Former Congresswoman Honored by Maryland Senate for Port Efforts

March 14, 2013

Bentley Honored by Maryland State Senate, Receives First Citizen Award for "Making Government Work for All"

Former U.S. Congresswoman and maritime authority Helen Delich Bentley was honored by the Maryland State Senate for her tireless efforts to promote Baltimore's port and "make government work for all' by helping the Port realize its economic development potential.
 
Bentley, a past chairman of the Federal Maritime Commission, spoke passionately of her decades of public service on behalf of the Port in receiving the First Citizen Award on Wednesday, March 13, 2013.
 
As maritime editor of The Baltimore Sun, she operated in "the battle zones so that our great Port of Baltimore could compete with New York, Philadelphia and Norfolk," and simultaneously produced, edited and narrated the TV series "The Port That Built a City and State," which ran for 15 years.
 
"I must be doing something right," said Bentley, noting that yesterday's event marked the second time in three years that she, a lifelong Republican, was honored by Maryland's "reliably liberal" state legislature.
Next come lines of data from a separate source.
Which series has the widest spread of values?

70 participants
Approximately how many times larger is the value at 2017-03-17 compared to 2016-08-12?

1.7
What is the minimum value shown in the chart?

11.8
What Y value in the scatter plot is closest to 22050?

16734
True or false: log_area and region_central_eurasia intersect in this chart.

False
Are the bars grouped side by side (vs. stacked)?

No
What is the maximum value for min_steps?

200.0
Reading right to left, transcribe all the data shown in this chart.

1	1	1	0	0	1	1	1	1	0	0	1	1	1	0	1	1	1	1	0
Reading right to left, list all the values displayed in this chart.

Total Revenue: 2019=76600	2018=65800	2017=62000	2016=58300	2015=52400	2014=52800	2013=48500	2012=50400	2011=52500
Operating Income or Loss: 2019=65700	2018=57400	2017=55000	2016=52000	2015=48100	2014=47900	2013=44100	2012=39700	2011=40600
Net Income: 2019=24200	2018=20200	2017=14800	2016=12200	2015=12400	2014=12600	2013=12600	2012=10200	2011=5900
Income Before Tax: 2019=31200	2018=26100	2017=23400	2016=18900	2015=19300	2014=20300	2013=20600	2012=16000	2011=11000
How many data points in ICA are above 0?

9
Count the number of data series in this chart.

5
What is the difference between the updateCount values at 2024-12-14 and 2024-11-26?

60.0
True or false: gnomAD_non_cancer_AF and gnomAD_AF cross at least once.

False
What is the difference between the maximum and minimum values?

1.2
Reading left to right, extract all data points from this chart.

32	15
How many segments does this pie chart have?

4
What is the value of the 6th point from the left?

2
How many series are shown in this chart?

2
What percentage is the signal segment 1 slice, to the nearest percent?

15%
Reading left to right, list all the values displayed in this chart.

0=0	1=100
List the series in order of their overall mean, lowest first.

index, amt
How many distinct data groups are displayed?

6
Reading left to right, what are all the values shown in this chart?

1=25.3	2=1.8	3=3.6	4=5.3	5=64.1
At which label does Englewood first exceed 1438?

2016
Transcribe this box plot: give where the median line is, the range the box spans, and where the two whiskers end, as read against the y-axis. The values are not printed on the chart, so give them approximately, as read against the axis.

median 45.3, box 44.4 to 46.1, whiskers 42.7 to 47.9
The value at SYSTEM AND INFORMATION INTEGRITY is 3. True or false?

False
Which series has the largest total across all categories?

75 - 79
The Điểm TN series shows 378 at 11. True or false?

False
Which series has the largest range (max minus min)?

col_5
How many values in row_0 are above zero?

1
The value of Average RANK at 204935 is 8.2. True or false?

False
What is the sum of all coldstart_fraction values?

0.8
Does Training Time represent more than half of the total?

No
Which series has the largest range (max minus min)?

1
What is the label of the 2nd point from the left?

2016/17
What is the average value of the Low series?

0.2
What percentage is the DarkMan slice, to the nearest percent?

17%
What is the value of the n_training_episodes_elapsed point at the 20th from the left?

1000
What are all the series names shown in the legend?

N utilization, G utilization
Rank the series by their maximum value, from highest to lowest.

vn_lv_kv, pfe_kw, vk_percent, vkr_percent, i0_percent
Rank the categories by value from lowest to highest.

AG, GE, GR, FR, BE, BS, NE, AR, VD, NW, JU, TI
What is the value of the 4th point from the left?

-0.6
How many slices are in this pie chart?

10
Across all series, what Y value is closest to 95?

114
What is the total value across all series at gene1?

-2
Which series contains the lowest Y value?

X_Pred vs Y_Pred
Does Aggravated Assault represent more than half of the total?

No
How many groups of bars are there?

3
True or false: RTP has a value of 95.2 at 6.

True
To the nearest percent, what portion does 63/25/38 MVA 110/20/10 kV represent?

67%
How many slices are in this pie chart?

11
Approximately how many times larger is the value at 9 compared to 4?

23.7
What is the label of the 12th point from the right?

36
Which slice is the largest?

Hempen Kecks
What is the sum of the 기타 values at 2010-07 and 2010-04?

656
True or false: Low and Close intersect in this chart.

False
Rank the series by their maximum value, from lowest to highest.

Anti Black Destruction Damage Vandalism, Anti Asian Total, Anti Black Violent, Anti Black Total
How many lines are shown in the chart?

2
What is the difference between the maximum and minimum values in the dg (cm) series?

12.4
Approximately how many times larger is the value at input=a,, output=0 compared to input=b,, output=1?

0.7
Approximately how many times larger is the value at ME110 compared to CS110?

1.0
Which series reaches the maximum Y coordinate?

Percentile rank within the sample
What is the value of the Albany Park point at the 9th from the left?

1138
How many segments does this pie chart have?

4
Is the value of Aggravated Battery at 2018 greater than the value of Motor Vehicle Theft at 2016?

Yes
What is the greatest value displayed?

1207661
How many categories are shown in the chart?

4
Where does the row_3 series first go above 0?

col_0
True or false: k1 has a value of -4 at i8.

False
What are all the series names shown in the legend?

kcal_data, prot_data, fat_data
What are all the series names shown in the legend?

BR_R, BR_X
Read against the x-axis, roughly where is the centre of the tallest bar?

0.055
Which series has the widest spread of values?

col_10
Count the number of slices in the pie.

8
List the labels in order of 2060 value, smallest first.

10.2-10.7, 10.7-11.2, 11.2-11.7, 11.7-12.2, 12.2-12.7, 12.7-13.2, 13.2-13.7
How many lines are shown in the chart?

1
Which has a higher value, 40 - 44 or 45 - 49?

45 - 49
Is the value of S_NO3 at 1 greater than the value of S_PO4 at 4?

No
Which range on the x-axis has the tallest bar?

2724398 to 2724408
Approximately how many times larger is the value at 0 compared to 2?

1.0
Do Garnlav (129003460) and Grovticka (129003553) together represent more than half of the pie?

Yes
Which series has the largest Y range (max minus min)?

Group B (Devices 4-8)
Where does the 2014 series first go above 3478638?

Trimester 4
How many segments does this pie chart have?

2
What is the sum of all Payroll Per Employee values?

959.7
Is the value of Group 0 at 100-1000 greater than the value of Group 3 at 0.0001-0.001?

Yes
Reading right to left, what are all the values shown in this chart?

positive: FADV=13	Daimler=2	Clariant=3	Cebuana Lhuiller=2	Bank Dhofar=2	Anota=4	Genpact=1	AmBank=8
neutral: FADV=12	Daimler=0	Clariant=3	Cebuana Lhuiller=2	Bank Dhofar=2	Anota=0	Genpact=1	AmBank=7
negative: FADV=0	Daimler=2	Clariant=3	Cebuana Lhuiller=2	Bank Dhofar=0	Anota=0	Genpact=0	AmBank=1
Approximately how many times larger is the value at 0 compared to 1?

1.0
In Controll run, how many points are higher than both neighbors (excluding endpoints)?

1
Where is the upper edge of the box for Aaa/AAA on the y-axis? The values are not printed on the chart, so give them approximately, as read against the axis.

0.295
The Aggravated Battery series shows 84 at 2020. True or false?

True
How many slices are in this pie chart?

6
She received the 2010 Speaker's Medallion, presented annually to a Maryland citizen for "outstanding contributions" to the state by the Speaker's Society of the Maryland House of Delegates.
 
In 2006, during a ceremony marking the 300th anniversary of its founding, the Port was officially renamed The Helen Delich Bentley Port of Baltimore by then Governor Robert Ehrlich.